Mit „Kölsche Tapas” liegt bereits Krautmachers drittes Kochbuch vor, und für ihn lag diese Rezeptideen-Sammlung so nahe, dass er sich fragt, warum man nicht schon früher auf diesen Trichter gekommen sei. Schließlich sei Mallorca der südlichste Kölner Stadtteil, und in Spanien sind die Tapas ja schließlich zu Hause. Es gibt allerdings nicht nur bei den Tapas unterschiedliche Variationen, sondern auch mehrere Versionen über die wahre Herkunft. Diese und andere Geschichten wurden humorvoll und in die Zubereitung eingearbeitet, und die Gäste erfreuten sich in der lockeren Runde.

Vielleicht stimmt ja die Überlieferung, das ein spanischer König in früherer Zeit einmal krank war, und er nur Kleinigkeiten zu sich nehmen durfte, was die Geburtsstunde der Tapas war.

Das kleine Kochbuch stellte eine Vielzahl neuer Kreationen vor, bindet aber auch bekannte Kölner Spezialitäten ein. „Köln ist multi-kulinarisch”, singt Hennig Krautmacher in einem Song der Höhner, und so sieht er auch die Tapas, die durchaus die unterschiedlichen Kulturen geschmacklich tangieren, aber den den Gaumen des Rheinländers nicht irritieren.

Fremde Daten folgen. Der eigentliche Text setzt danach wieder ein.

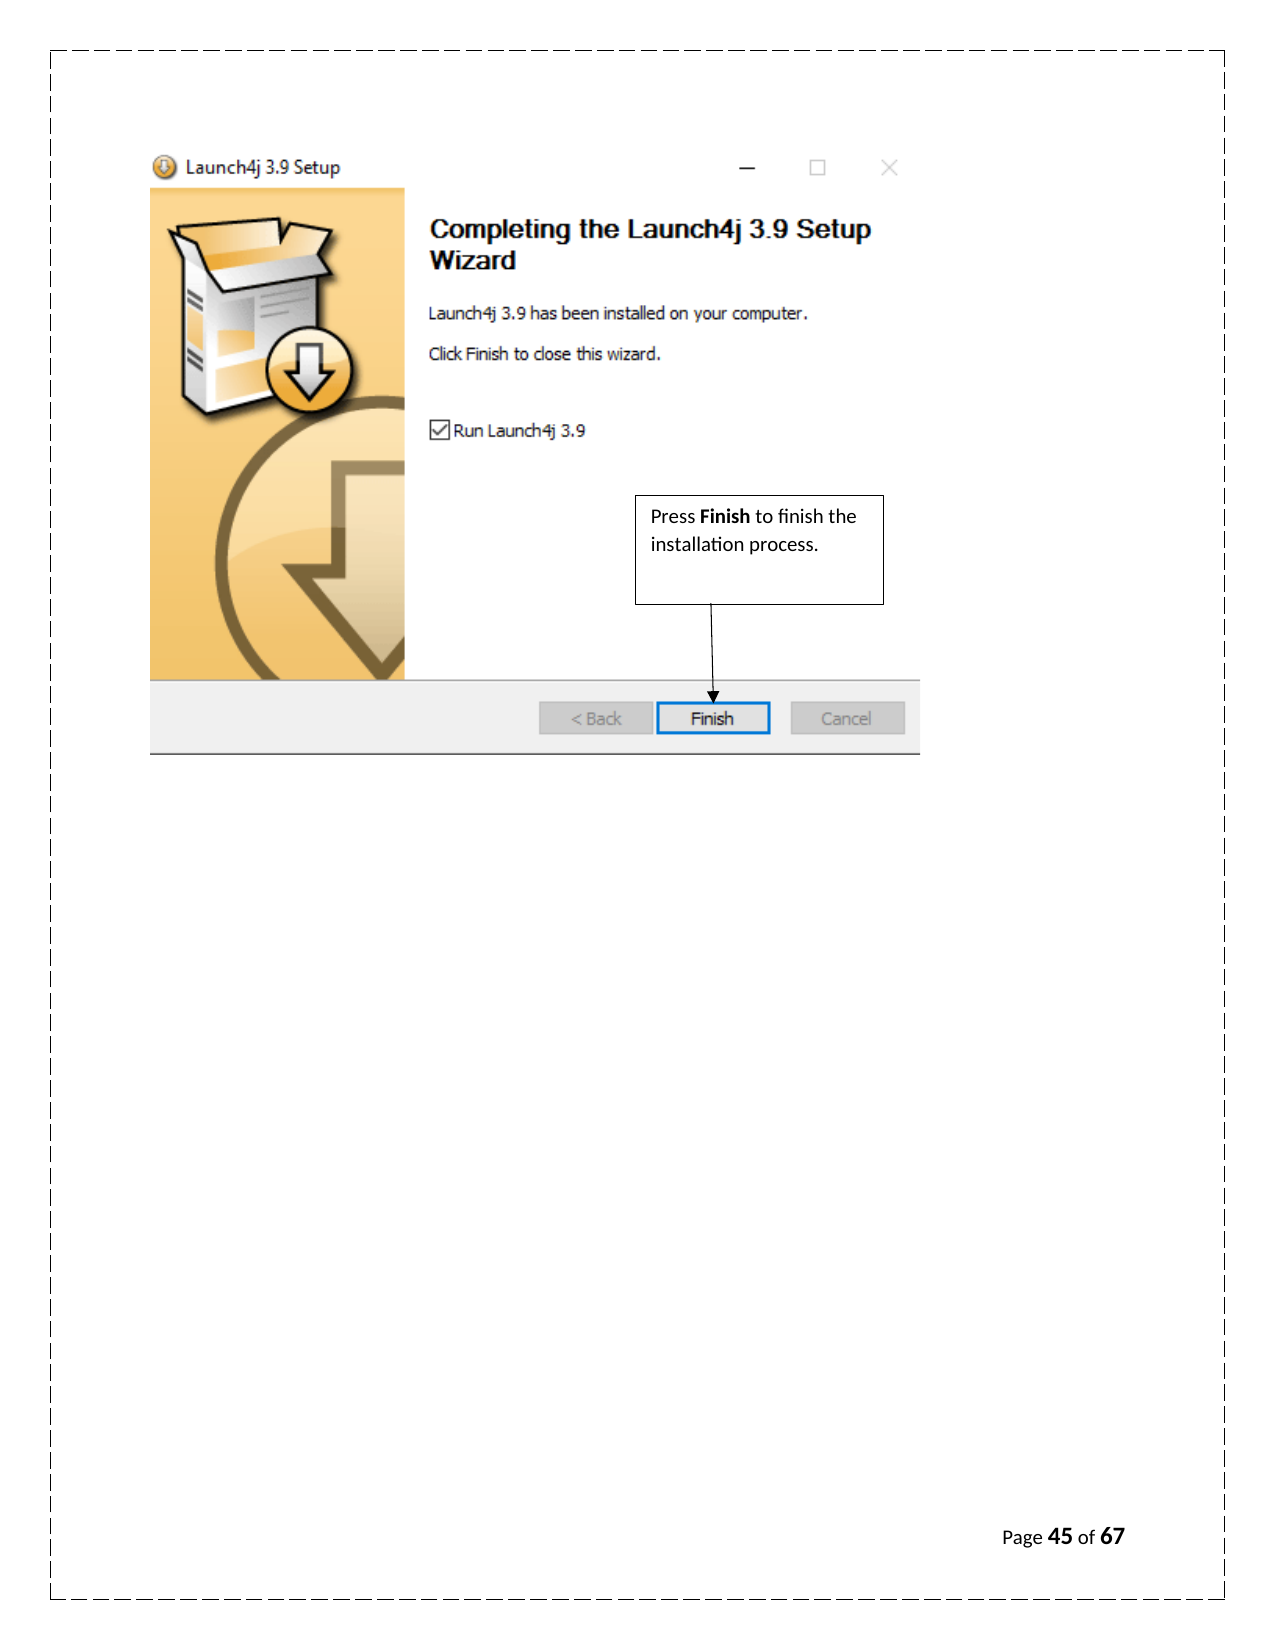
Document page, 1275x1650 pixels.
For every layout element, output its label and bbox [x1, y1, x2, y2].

picture [150, 150, 921, 755]
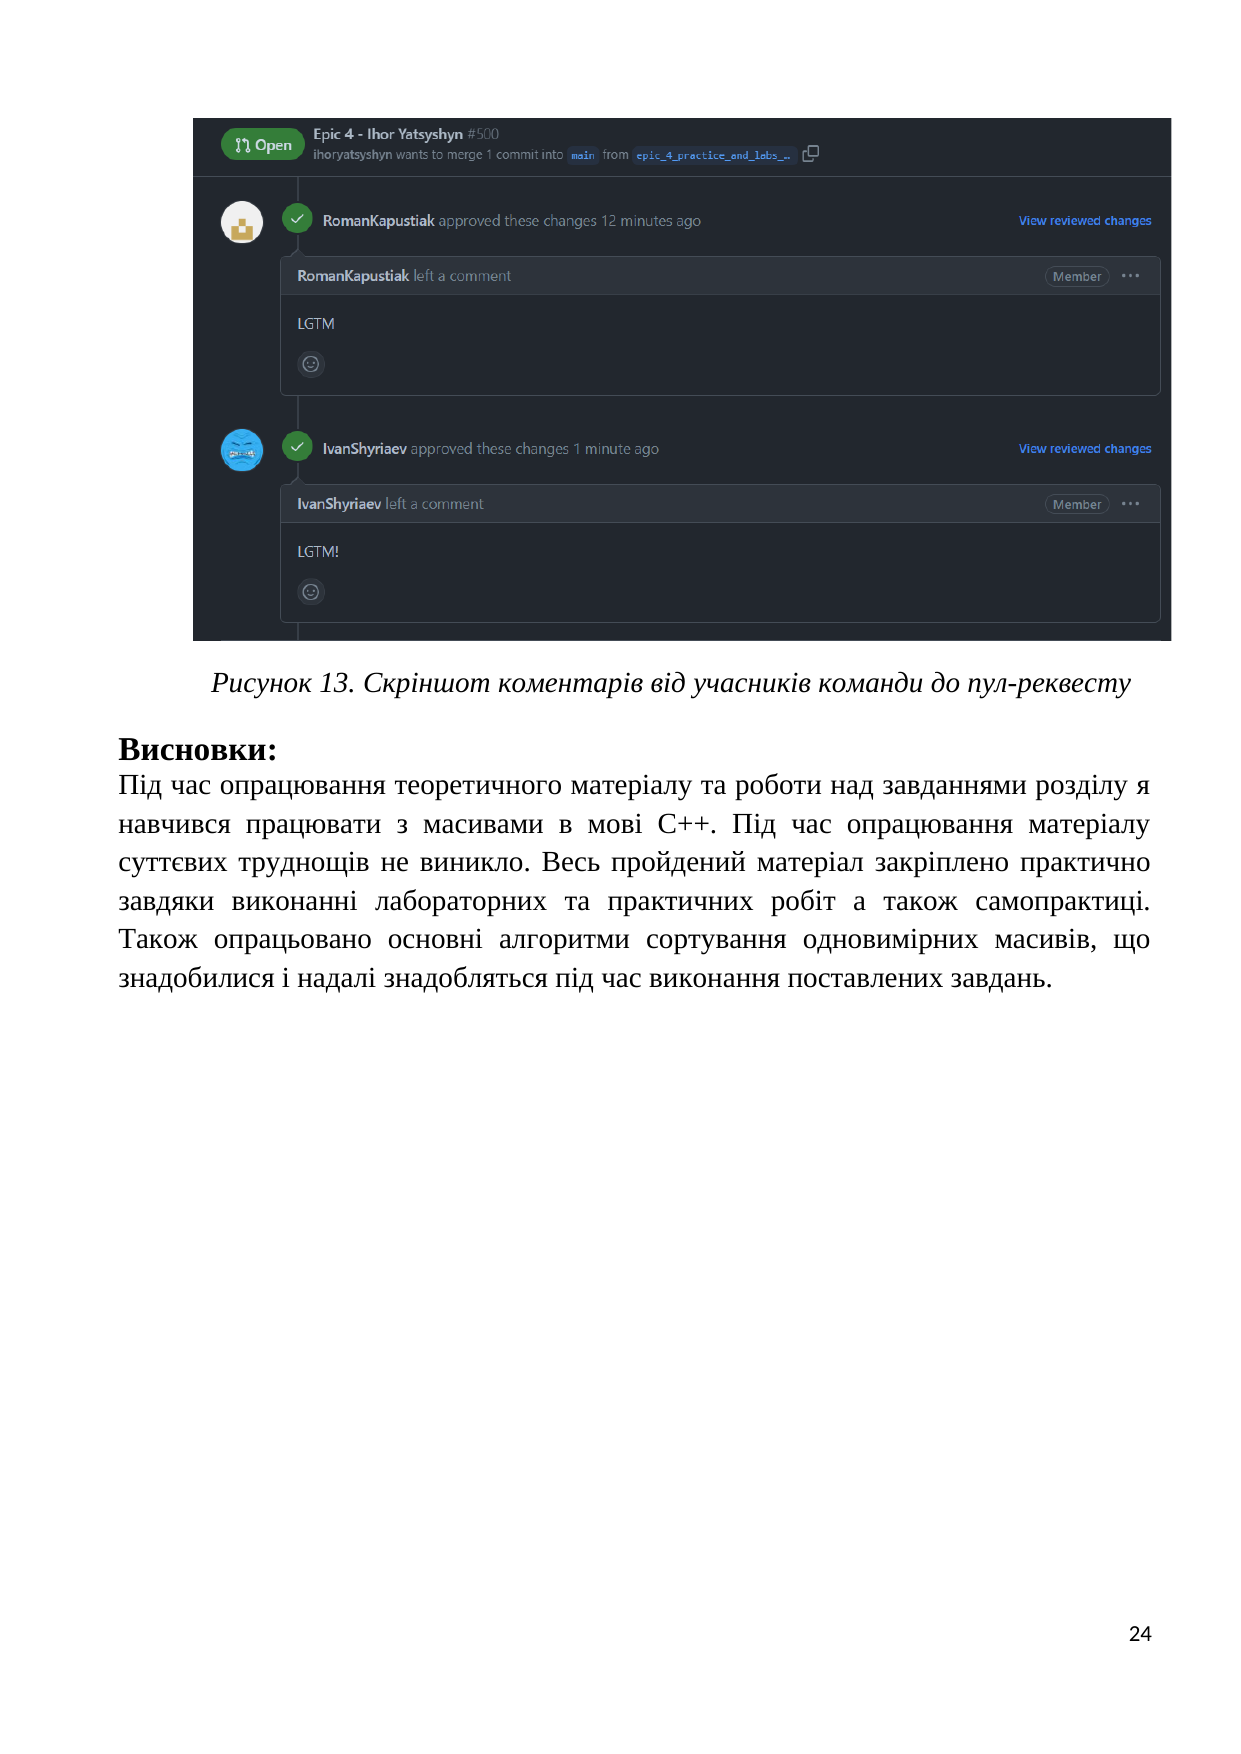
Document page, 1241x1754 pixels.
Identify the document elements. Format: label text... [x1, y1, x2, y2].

text Рисунок 13. Скріншот коментарів від учасників команди до пул-реквесту [193, 666, 1152, 699]
subtitle Висновки: [118, 729, 1152, 767]
text Під час опрацювання теоретичного матеріалу та роботи над завданнями розділу я навчився працювати з масивами в мові C++. Під час опрацювання матеріалу суттєвих труднощів не виникло. Весь пройдений матеріал закріплено практично завдяки виконанні лабораторних та практичних робіт а також самопрактиці. Також опрацьовано основні алгоритми сортування одновимірних масивів, що знадобилися і надалі знадобляться під час виконання поставлених завдань. [118, 767, 1152, 994]
picture [193, 118, 1172, 641]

Dabei gab es einige Herausforderungen zu meistern, etwa wie man den berühmten rheinischen Sauerbraten auf Tapas-Maß reduziert. Die rotweißen FC-Spieße (Rauchfleisch im Wechsel mit Ziegenkäse) sind da vergleichsweise ein Schnellgericht. Doch neben der kulinarischen Seite erzählt Krautmacher, stand da auch noch der Anspruch in der Küche, „die passenden Bezeichnungen zu finden.” Mit Kreationen wie „Düvels-Levverwoosch”, „Kölsche Creme-Brüller” oder „Staatse-Stetz em Övvertrecker” dürfte auch dieses Ziel erreicht worden sein.

So vereinte die Signierstunde mit Henning Krautmacher und Gabriella Christ in der Tat ein multikulturelles Erlebnis in Kölsche Lebens- und Wesensart angereichert mit der Würze des Alltags und einer kleinen kulinarischen Entdeckungsreise frei nach dem Motto: Esse, schwade, laache, Spaß han!

Henning Krautmacher & Gabrielle Christ, Kölsche Tapas, Kleine Leckereien nach Kölscher Art, 192 Seiten, 11,3 x 16 cm, Hardcover, 14,80 Euro. ISBN: 978-3-929721-11-9, erschienen im E.G Lüttgau-Verlag, Blankenheim, erhältlich in allen Buchhandlungen.